= Beginning of Section =

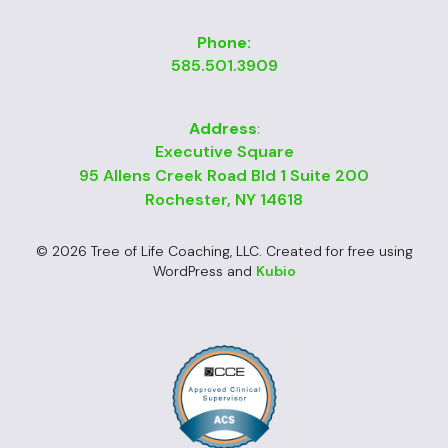
Phone:
585.501.3909
Address
:
Executive Square
95 Allens Creek Road Bld 1 Suite 200
Rochester, NY 14618
© 2026 Tree of Life Coaching, LLC. Created for free using
WordPress and
Kubio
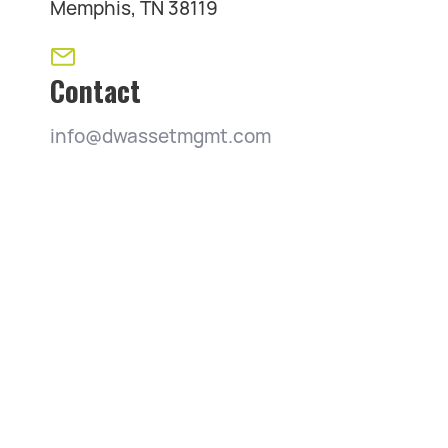
Memphis, TN 38119
Contact
info@dwassetmgmt.com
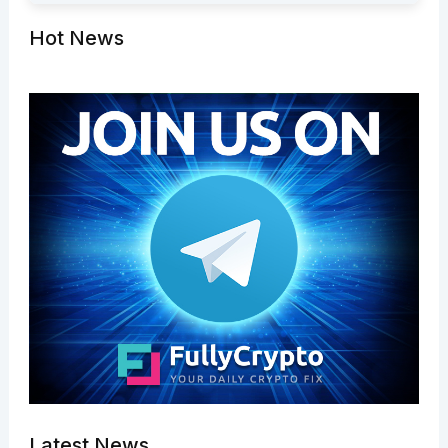
Hot News
Latest News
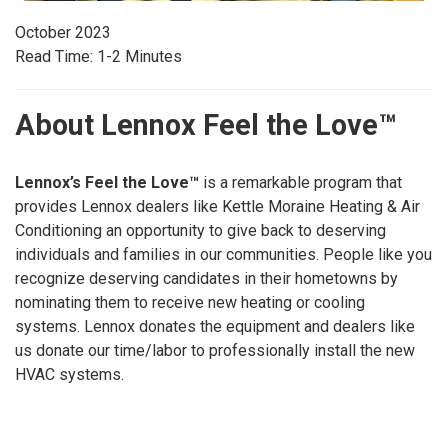
October 2023
Read Time: 1-2 Minutes
About Lennox Feel the Love™
Lennox’s Feel the Love™
is a remarkable program that
provides Lennox dealers like Kettle Moraine Heating & Air
Conditioning an opportunity to give back to deserving
individuals and families in our communities. People like you
recognize deserving candidates in their hometowns by
nominating them to receive new heating or cooling
systems. Lennox donates the equipment and dealers like
us donate our time/labor to professionally install the new
HVAC systems.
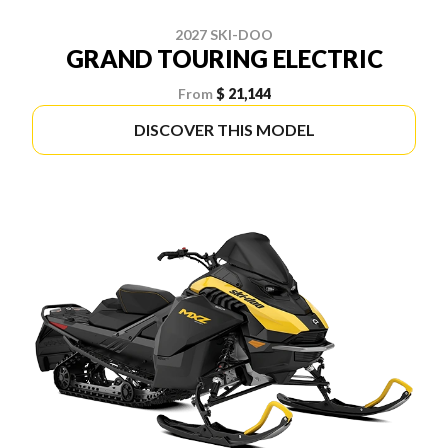
2027 SKI-DOO
GRAND TOURING ELECTRIC
From
$ 21,144
DISCOVER THIS MODEL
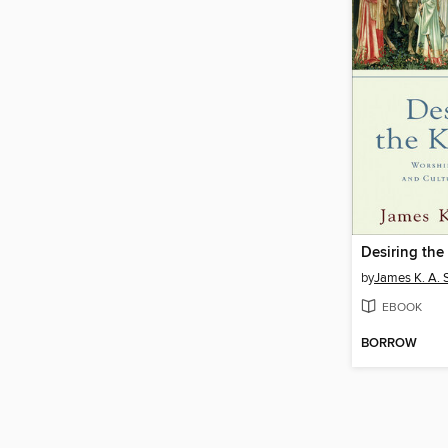
Desiring th
by
James K. A. 
EBOOK
BORROW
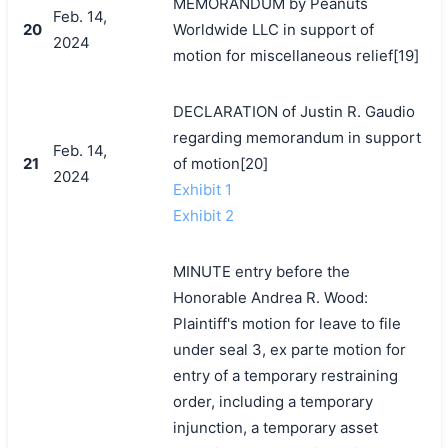
MEMORANDUM by Peanuts
Feb. 14,
20
Worldwide LLC in support of
2024
motion for miscellaneous relief[19]
DECLARATION of Justin R. Gaudio
regarding memorandum in support
Feb. 14,
21
of motion[20]
2024
Exhibit 1
Exhibit 2
MINUTE entry before the
Honorable Andrea R. Wood:
Plaintiff's motion for leave to file
under seal 3, ex parte motion for
entry of a temporary restraining
order, including a temporary
injunction, a temporary asset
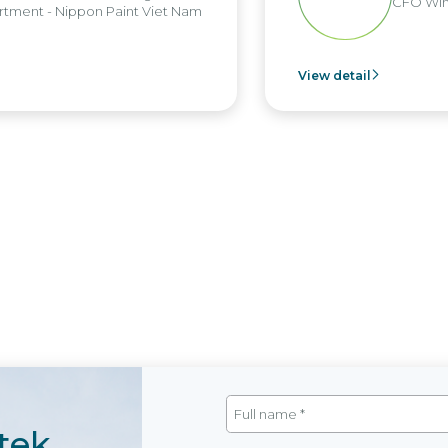
CFO Win
tment - Nippon Paint Viet Nam
View detail
tek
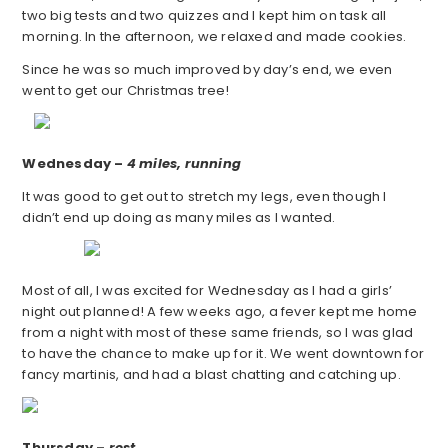
two big tests and two quizzes and I kept him on task all
morning. In the afternoon, we relaxed and made cookies.
Since he was so much improved by day’s end, we even
went to get our Christmas tree!
Wednesday –
4 miles, running
It was good to get out to stretch my legs, even though I
didn’t end up doing as many miles as I wanted.
Most of all, I was excited for Wednesday as I had a girls’
night out planned! A few weeks ago, a fever kept me home
from a night with most of these same friends, so I was glad
to have the chance to make up for it. We went downtown for
fancy martinis, and had a blast chatting and catching up.
Thursday –
rest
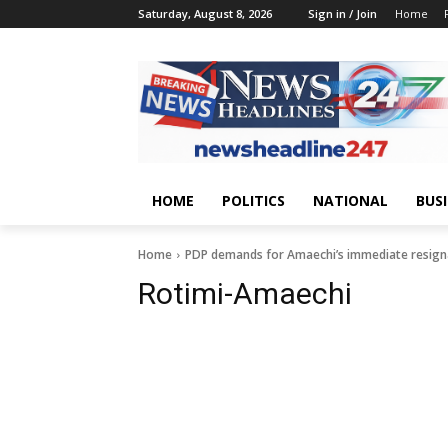
Saturday, August 8, 2026
Sign in / Join
Home
HOME
POLITICS
NATIONAL
BUS
Home
PDP demands for Amaechi’s immediate resigna
Rotimi-Amaechi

= End of Section =

Required action:
Gather every line in the entries above that contains the word "Lennox", copying each line in full. Case counts.

Result for this exercise:
About Lennox Feel the Love™
Lennox’s Feel the Love™
provides Lennox dealers like Kettle Moraine Heating & Air
systems. Lennox donates the equipment and dealers like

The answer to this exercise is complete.